Two weeks until the school year comes to an end. And two months until things start back up again.
Last week I recorded what I hope will be my last chapel talk ever. Or at least for a long time. Five years overseeing things is more than enough. It was a simple talk, one that touched on Paul’s encouragement to the church in Philippi about pressing on (which also ties back to our school-year theme). My last class was last Tuesday. The rest of last week was spent on final exams and helping out with senior events like senior chapel. I’ve got a few assignments still out because of AP testing and Covid absences, but all of that is due Tuesday.
So I’ve got two weeks to end well. That means a number of meetings, including meetings for how things start back up in July. We’ve finally hired a new Christian Ministries coordinator for our campus, so I’ll also be trying my best to set him up for some success. That means doing what I can to help baccalaureate go well next Sunday. And that means planning ahead as best as I can. Because I’ve committed to “walking away” on June 4th and getting as much healthy distance as I can. Because work has become ubiquitous. There is a sense, of course, where this is understandable. Especially if you love what you do.
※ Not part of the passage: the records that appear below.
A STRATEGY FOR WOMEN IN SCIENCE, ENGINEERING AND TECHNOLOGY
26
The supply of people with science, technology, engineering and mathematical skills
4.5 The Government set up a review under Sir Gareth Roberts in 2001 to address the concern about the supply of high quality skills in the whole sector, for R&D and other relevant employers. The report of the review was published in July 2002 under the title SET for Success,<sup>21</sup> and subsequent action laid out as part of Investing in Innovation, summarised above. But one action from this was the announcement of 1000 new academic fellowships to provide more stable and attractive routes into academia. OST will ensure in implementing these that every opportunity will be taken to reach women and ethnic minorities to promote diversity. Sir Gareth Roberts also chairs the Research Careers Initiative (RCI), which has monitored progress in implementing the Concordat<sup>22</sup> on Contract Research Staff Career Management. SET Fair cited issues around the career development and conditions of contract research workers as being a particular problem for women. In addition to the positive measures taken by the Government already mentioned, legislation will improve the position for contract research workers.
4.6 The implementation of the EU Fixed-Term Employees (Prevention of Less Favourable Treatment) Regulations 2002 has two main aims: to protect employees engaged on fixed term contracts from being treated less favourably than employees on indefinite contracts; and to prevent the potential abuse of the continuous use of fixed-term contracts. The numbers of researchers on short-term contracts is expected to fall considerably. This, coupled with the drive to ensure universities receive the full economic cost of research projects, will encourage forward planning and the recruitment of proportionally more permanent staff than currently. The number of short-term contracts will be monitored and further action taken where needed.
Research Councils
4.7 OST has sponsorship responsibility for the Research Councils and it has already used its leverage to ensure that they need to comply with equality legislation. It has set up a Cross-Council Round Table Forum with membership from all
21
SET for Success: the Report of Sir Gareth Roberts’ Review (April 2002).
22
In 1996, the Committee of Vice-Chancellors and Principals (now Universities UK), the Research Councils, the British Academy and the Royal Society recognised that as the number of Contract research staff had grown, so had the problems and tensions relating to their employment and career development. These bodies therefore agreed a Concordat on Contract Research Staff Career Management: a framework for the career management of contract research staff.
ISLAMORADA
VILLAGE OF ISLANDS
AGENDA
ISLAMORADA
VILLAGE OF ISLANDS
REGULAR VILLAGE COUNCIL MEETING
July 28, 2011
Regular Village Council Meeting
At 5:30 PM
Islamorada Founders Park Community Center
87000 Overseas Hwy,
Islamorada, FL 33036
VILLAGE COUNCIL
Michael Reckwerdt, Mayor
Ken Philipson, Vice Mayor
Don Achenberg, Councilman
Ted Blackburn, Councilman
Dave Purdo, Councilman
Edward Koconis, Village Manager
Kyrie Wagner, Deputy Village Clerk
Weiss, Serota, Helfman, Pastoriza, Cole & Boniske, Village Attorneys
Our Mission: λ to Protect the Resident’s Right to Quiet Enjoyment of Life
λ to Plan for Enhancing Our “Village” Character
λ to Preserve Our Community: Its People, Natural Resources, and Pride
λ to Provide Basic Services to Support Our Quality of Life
But these last few years have definitely made things more difficult to manage without always being in the loop. I hope to step outside the loop for one full month. So two weeks to end well and set things up well.
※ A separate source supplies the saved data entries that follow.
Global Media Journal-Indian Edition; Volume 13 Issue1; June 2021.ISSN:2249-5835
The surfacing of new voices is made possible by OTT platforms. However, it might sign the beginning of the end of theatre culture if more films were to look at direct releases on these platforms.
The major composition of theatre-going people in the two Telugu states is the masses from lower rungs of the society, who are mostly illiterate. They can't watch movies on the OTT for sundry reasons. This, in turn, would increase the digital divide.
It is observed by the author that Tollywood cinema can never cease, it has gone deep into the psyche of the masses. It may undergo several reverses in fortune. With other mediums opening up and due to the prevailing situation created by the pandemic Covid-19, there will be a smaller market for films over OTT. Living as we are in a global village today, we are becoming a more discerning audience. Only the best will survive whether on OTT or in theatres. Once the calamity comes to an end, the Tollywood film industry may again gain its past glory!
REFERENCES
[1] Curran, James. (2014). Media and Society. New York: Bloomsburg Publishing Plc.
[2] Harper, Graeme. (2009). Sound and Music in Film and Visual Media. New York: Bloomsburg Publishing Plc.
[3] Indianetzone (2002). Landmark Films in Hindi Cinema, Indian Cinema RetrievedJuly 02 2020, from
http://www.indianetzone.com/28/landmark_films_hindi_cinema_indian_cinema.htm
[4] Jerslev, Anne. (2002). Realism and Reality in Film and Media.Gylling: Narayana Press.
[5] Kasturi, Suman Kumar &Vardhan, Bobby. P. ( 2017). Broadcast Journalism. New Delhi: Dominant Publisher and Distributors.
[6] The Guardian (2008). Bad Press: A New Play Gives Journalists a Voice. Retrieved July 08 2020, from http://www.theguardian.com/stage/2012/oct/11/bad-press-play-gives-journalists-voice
And I’ve got two months to put better things in place for next school year (and in life in general). I’ve learned a lot over the last five years, some of which I don’t know what to do with. So I imagine I’ll be doing a lot of reflecting, lots of thinking things through. I’ve said before that Covidtide, for me, has been more of a tunnel than a cave: I don’t expect to walk back out the way I walked in. I am more and more convinced that the other side, even if it looks the same, will not be the same. I definitely don’t want to enter the fall semester the same person who is leaving the spring semester in a few days. I know that’s a tall order for two months, but that’s what I’m hoping for. Because a good bit of the “illusions” of the last few years, of the way things are or have to be, have been dispelled. And what’s left is a lot of hard work. But I want to make sure that I’m doing the right hard work, if that makes any sense.
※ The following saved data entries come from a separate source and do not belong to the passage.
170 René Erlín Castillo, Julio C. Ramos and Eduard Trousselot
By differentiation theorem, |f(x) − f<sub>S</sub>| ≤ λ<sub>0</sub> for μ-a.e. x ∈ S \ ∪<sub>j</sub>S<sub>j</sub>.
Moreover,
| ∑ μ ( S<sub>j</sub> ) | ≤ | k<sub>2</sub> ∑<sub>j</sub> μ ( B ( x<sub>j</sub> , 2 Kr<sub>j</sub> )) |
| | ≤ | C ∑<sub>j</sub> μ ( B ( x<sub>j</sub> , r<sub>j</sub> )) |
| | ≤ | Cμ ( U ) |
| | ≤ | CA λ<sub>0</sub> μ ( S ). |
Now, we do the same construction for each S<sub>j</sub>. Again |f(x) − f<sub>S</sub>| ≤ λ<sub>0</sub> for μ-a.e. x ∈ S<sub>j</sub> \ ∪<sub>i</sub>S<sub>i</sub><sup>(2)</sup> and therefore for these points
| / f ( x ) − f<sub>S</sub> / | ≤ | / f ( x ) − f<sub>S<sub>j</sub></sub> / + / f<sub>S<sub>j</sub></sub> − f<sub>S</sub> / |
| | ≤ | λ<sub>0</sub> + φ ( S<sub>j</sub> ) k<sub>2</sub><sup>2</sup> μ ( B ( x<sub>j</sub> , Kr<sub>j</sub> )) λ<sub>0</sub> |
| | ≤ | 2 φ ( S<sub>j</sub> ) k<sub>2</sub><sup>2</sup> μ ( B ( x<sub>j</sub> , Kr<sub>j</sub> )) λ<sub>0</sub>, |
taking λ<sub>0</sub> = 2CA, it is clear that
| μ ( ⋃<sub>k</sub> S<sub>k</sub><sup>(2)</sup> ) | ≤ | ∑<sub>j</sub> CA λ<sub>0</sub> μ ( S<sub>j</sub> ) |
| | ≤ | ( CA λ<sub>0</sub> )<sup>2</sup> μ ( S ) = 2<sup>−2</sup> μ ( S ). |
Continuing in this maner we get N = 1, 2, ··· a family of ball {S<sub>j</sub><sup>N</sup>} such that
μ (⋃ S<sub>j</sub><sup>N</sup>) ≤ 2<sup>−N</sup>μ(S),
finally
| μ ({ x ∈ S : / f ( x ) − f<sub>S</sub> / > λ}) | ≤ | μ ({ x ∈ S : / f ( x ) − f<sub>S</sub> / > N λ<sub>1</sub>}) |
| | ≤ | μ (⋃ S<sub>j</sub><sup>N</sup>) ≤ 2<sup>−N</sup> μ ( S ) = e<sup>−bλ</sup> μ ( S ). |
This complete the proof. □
Over the next two months, I’m trying to keep commitments low. I’ve still got some pastor search committee responsibilities to manage. And I’ll still help with worship (though this morning I was asked to fill in some). And I was asked to lead a 6 or 7-week Wednesday night seminar. I pushed back with a different suggestion that looks to be happening, and I’m okay with that. It’s not that I want to do nothing this summer. Not at all. It’s that I want to do the right things. Beyond that, there’s a two-week window of travel to enjoy: a retreat in Texas and then time with family in Tennessee. Thankfully, the retreat is lines up wonderfully with where I’m at in thinking things through.
I guess I’m hoping that the next two weeks will serve as a kind of exit ramp while also acting like training wheels for me. Free time during summer is something I need to plan for well. Thankfully more things are open this summer, so I’ve got some wiggle room for daytime destinations. There’s not much new TV, which is a good thing. And movies will be consistent but not too demanding. Hopefully the weather will stay pleasant and I can establish some healthy routines.
Two weeks and two months. A nice little overlap. A good window of time. I may be tired, but I’m also hopeful.